Martin Polaine advised on judge’s arrest
Martin Polaine, the UK attorney who advised Operation Tempura officers on the arrest of Justice Alexander Henderson last year, was disbarred after a disciplinary hearing on Wednesday.
The hearing was conducted by a five-person tribunal of the UK Bar Standards Board. Mr. Polaine admitted all charges against him. The decision is open to appeal.
The board decision described Mr. Polaine as a barrister who was called to the Bar in 1988. Being disbarred means being expelled from the practice of law.
Earlier this year Mr. Polaine sent a letter to Justice Henderson apologising unreservedly for the role he played in Operation Tempura, which led to the judge’s arrest and search of his home and office in September 2008 (Caymanian Compass, 30 August).
After a judicial review, Sir Peter Cresswell determined that the search warrants were not valid. The Crown later agreed the arrest was unlawful. Attorneys for Justice Henderson settled for $1.275 million in damages.
Justice Henderson subsequently filed a complaint with the UK Bar Standards Board about the advice and conduct of Mr. Polaine over the course of Operation Tempura.
Tempura, which started as an investigation into possible corruption in the Royal Cayman Islands Police Service, was conducted by an undercover team of officers from UK Metropolitan Police on island since September 2007. Team members, led by Martin Bridger, were sworn in as special constables.
The board found that Mr. Polaine supplied legal services in the Cayman Islands and allowed himself to be held out as a barrister even though he was not qualified to practise in Cayman, nor did he have expert knowledge of Cayman law.

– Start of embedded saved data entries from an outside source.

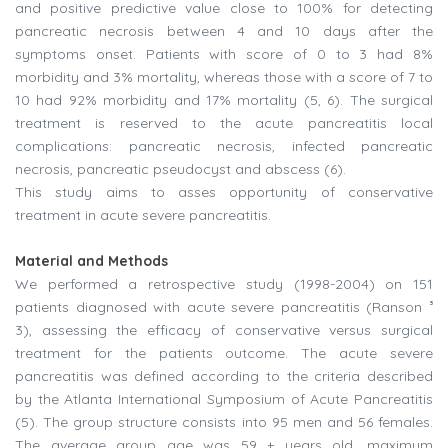
and positive predictive value close to 100% for detecting
pancreatic necrosis between 4 and 10 days after the
symptoms onset. Patients with score of 0 to 3 had 8%
morbidity and 3% mortality, whereas those with a score of 7 to
10 had 92% morbidity and 17% mortality (5, 6). The surgical
treatment is reserved to the acute pancreatitis local
complications: pancreatic necrosis, infected pancreatic
necrosis, pancreatic pseudocyst and abscess (6).
This study aims to asses opportunity of conservative
treatment in acute severe pancreatitis.
Material and Methods
We performed a retrospective study (1998-2004) on 151
patients diagnosed with acute severe pancreatitis (Ranson ³
3), assessing the efficacy of conservative versus surgical
treatment for the patients outcome. The acute severe
pancreatitis was defined according to the criteria described
by the Atlanta International Symposium of Acute Pancreatitis
(5). The group structure consists into 95 men and 56 females.
The average group age was 59 + years old, maximum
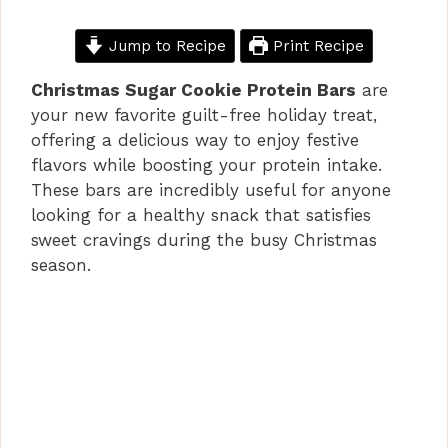
Jump to Recipe
Print Recipe
Christmas Sugar Cookie Protein Bars
are
your new favorite guilt-free holiday treat,
offering a delicious way to enjoy festive
flavors while boosting your protein intake.
These bars are incredibly useful for anyone
looking for a healthy snack that satisfies
sweet cravings during the busy Christmas
season.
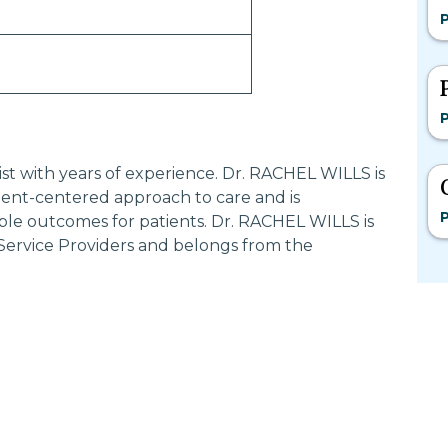
P
P
list with years of experience. Dr. RACHEL WILLS is
ent-centered approach to care and is
P
ble outcomes for patients. Dr. RACHEL WILLS is
 Service Providers and belongs from the
Most Searched States
Po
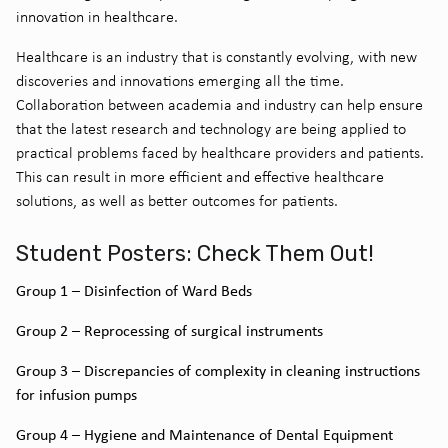
innovation in healthcare.
Healthcare is an industry that is constantly evolving, with new
discoveries and innovations emerging all the time.
Collaboration between academia and industry can help ensure
that the latest research and technology are being applied to
practical problems faced by healthcare providers and patients.
This can result in more efficient and effective healthcare
solutions, as well as better outcomes for patients.
Student Posters: Check Them Out!
Group 1 – Disinfection of Ward Beds
Group 2 – Reprocessing of surgical instruments
Group 3 – Discrepancies of complexity in cleaning instructions
for infusion pumps
Group 4 – Hygiene and Maintenance of Dental Equipment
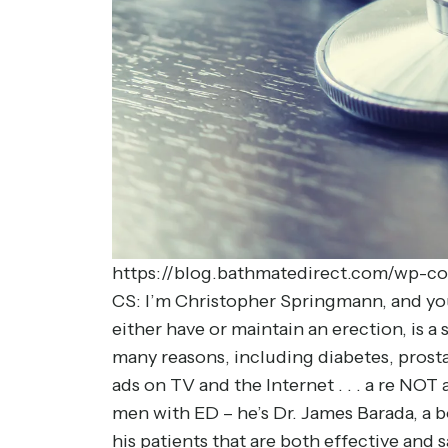
https://blog.bathmatedirect.com/wp-co
CS: I’m Christopher Springmann, and you’r
either have or maintain an erection, is 
many reasons, including diabetes, prost
ads on TV and the Internet . . . a re NO
men with ED – he’s Dr. James Barada, a 
his patients that are both effective and s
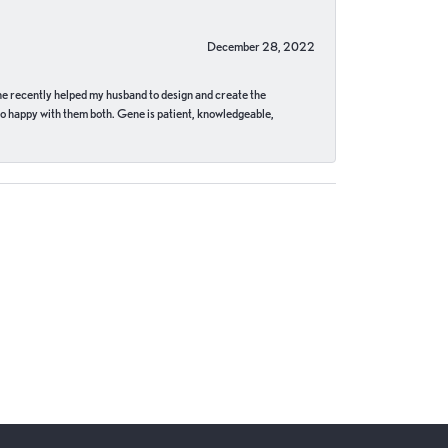
December 28, 2022
ne recently helped my husband to design and create the
o happy with them both. Gene is patient, knowledgeable,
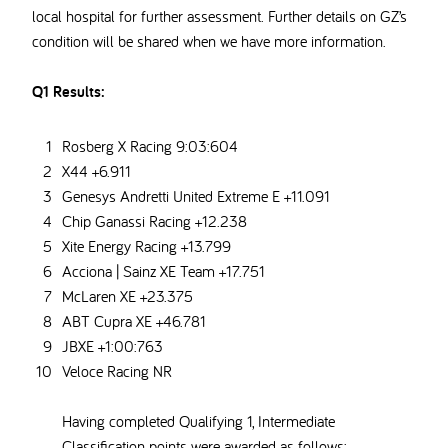
local hospital for further assessment. Further details on GZ’s
condition will be shared when we have more information.
Q1 Results:
Rosberg X Racing 9:03:604
X44 +6.911
Genesys Andretti United Extreme E +11.091
Chip Ganassi Racing +12.238
Xite Energy Racing +13.799
Acciona | Sainz XE Team +17.751
McLaren XE +23.375
ABT Cupra XE +46.781
JBXE +1:00:763
Veloce Racing NR
Having completed Qualifying 1, Intermediate
Classification points were awarded as follows:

The course of his behaviour ran from September 2008 and 21 March, 2009.
During that time, Mr. Polaine advised Cayman authorities that there was reasonable suspicion that Justice Henderson had committed the offence of misconduct in public office. In fact, there was no such reasonable suspicion.
He also advised there was reasonable suspicion that material necessary to the investigation into misconduct was in the judge’s home and chambers. In fact, there was no such reasonable suspicion.
It was Mr. Polaine who advised that an application for search warrants could be made to a lay Justice of the Peace rather than a judge of the Grand Court. He then failed to advise on the necessary obligations to disclose information to the JP.
As a result, the Operation Tempura officers who applied for the search warrants failed to put important facts before the JP, Carson Ebanks, and misrepresented other facts, the board summarised.
It found that Mr. Polaine ‘engaged in conduct, which was prejudicial to the administration of justice, in that he allowed himself to be introduced as a lawyer’ to Mr. Ebanks. By doing so, he was ‘creating the misleading impression that the application for the search warrants was made on the advice of a lawyer who was qualified to practise in the Cayman Islands.’
The board said Mr. Polaine later engaged in ‘conduct likely to diminish public confidence in the legal profession or the administration of justice’ by telling the media his advice had been correct and inferring that Justice Cresswell’s judgment was wrong.
Finally, the board found that Mr. Polaine supplied legal services in Cayman when neither he nor his employer, Amicus Legal Consultants Ltd., was covered by insurance against claims for professional negligence.